▸ Work item
Copy each entry below unchanged; the images do not go in the copy.

Itemized modification records
===

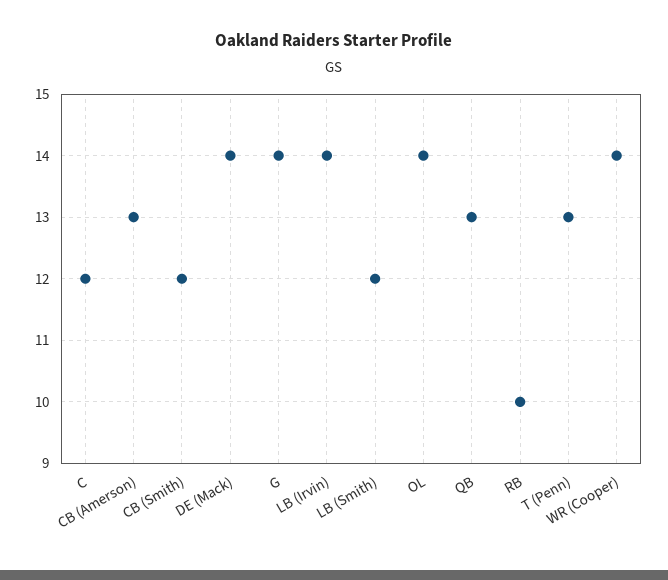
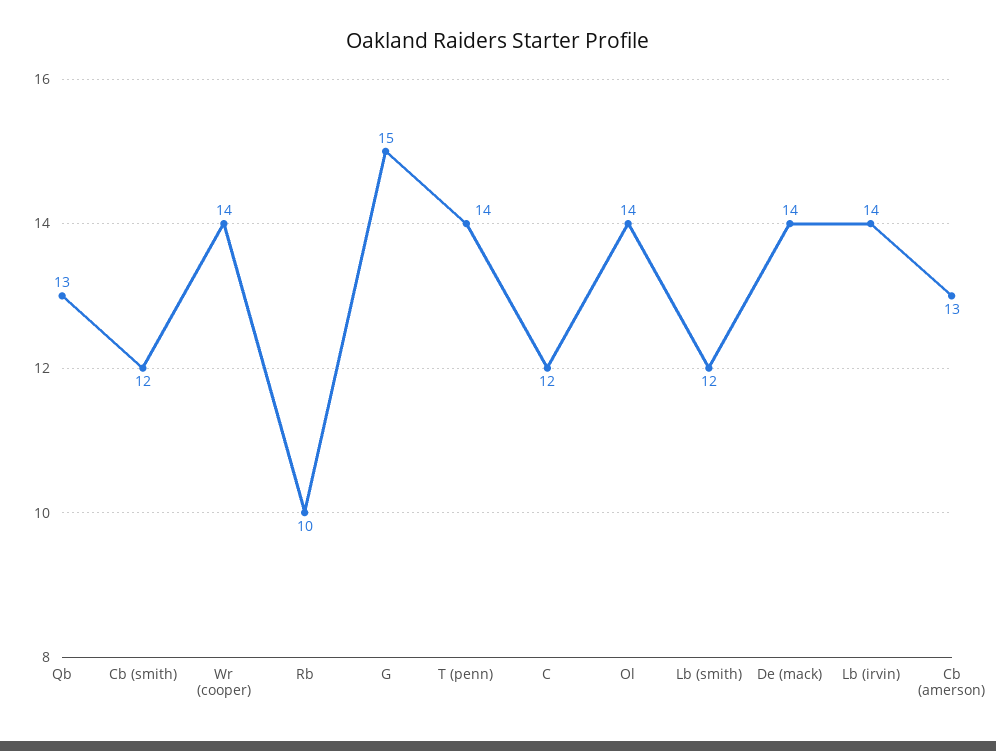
  {
    "C": 12,
    "CB (Amerson)": 13,
    "CB (Smith)": 12,
    "DE (Mack)": 14,
-   "G": 14,
+   "G": 15,
    "LB (Irvin)": 14,
    "LB (Smith)": 12,
    "OL": 14,
    "QB": 13,
    "RB": 10,
-   "T (Penn)": 13,
+   "T (Penn)": 14,
    "WR (Cooper)": 14
  }

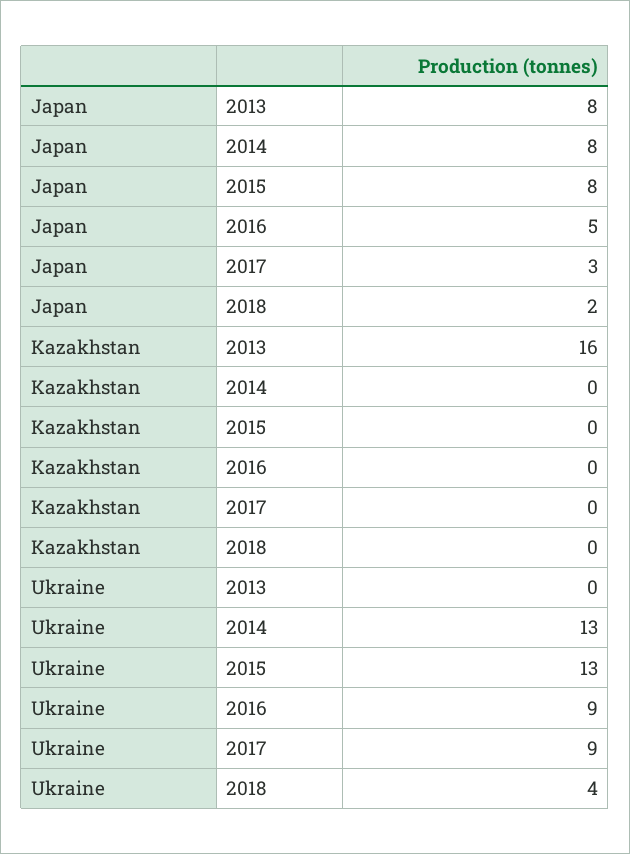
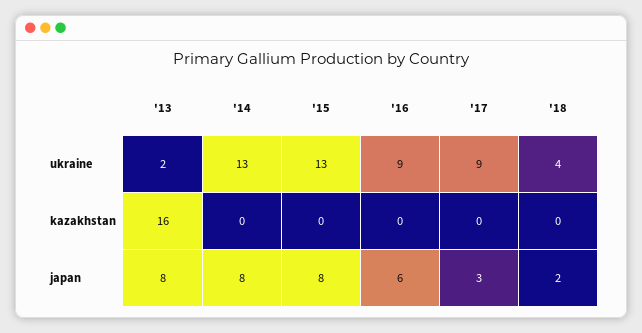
  {
    "Japan": {
      "2013": 8,
      "2014": 8,
      "2015": 8,
-     "2016": 5,
+     "2016": 6,
      "2017": 3,
      "2018": 2
    },
    "Kazakhstan": {
      "2013": 16,
      "2014": 0,
      "2015": 0,
      "2016": 0,
      "2017": 0,
      "2018": 0
    },
    "Ukraine": {
-     "2013": 0,
+     "2013": 2,
      "2014": 13,
      "2015": 13,
      "2016": 9,
      "2017": 9,
      "2018": 4
    }
  }

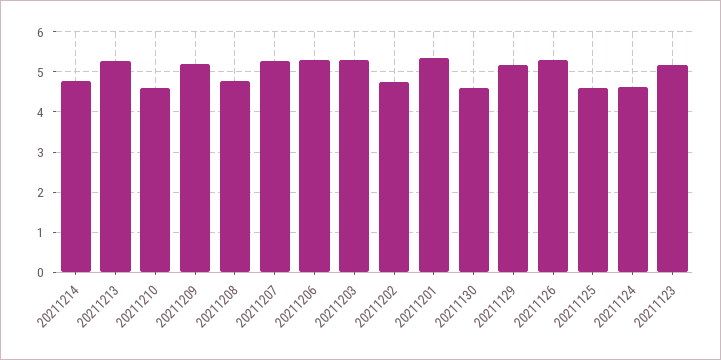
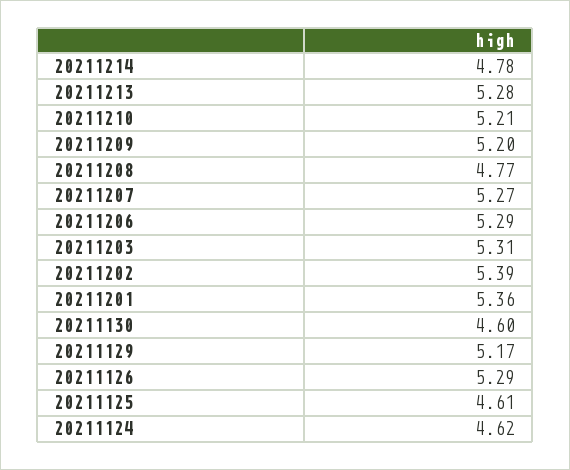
  {
    "20211214": 4.78,
    "20211213": 5.28,
-   "20211210": 4.6,
+   "20211210": 5.21,
    "20211209": 5.2,
    "20211208": 4.77,
    "20211207": 5.27,
    "20211206": 5.29,
    "20211203": 5.31,
-   "20211202": 4.8,
+   "20211202": 5.39,
    "20211201": 5.36,
    "20211130": 4.6,
    "20211129": 5.17,
    "20211126": 5.29,
    "20211125": 4.61,
-   "20211124": 4.62,
+   "20211124": 4.62
-   "20211123": 5.2
  }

===

▸ Answer box
  {
    "C": 12,
    "CB (Amerson)": 13,
    "CB (Smith)": 12,
    "DE (Mack)": 14,
-   "G": 14,
+   "G": 15,
    "LB (Irvin)": 14,
    "LB (Smith)": 12,
    "OL": 14,
    "QB": 13,
    "RB": 10,
-   "T (Penn)": 13,
+   "T (Penn)": 14,
    "WR (Cooper)": 14
  }

  {
    "Japan": {
      "2013": 8,
      "2014": 8,
      "2015": 8,
-     "2016": 5,
+     "2016": 6,
      "2017": 3,
      "2018": 2
    },
    "Kazakhstan": {
      "2013": 16,
      "2014": 0,
      "2015": 0,
      "2016": 0,
      "2017": 0,
      "2018": 0
    },
    "Ukraine": {
-     "2013": 0,
+     "2013": 2,
      "2014": 13,
      "2015": 13,
      "2016": 9,
      "2017": 9,
      "2018": 4
    }
  }

  {
    "20211214": 4.78,
    "20211213": 5.28,
-   "20211210": 4.6,
+   "20211210": 5.21,
    "20211209": 5.2,
    "20211208": 4.77,
    "20211207": 5.27,
    "20211206": 5.29,
    "20211203": 5.31,
-   "20211202": 4.8,
+   "20211202": 5.39,
    "20211201": 5.36,
    "20211130": 4.6,
    "20211129": 5.17,
    "20211126": 5.29,
    "20211125": 4.61,
-   "20211124": 4.62,
+   "20211124": 4.62
-   "20211123": 5.2
  }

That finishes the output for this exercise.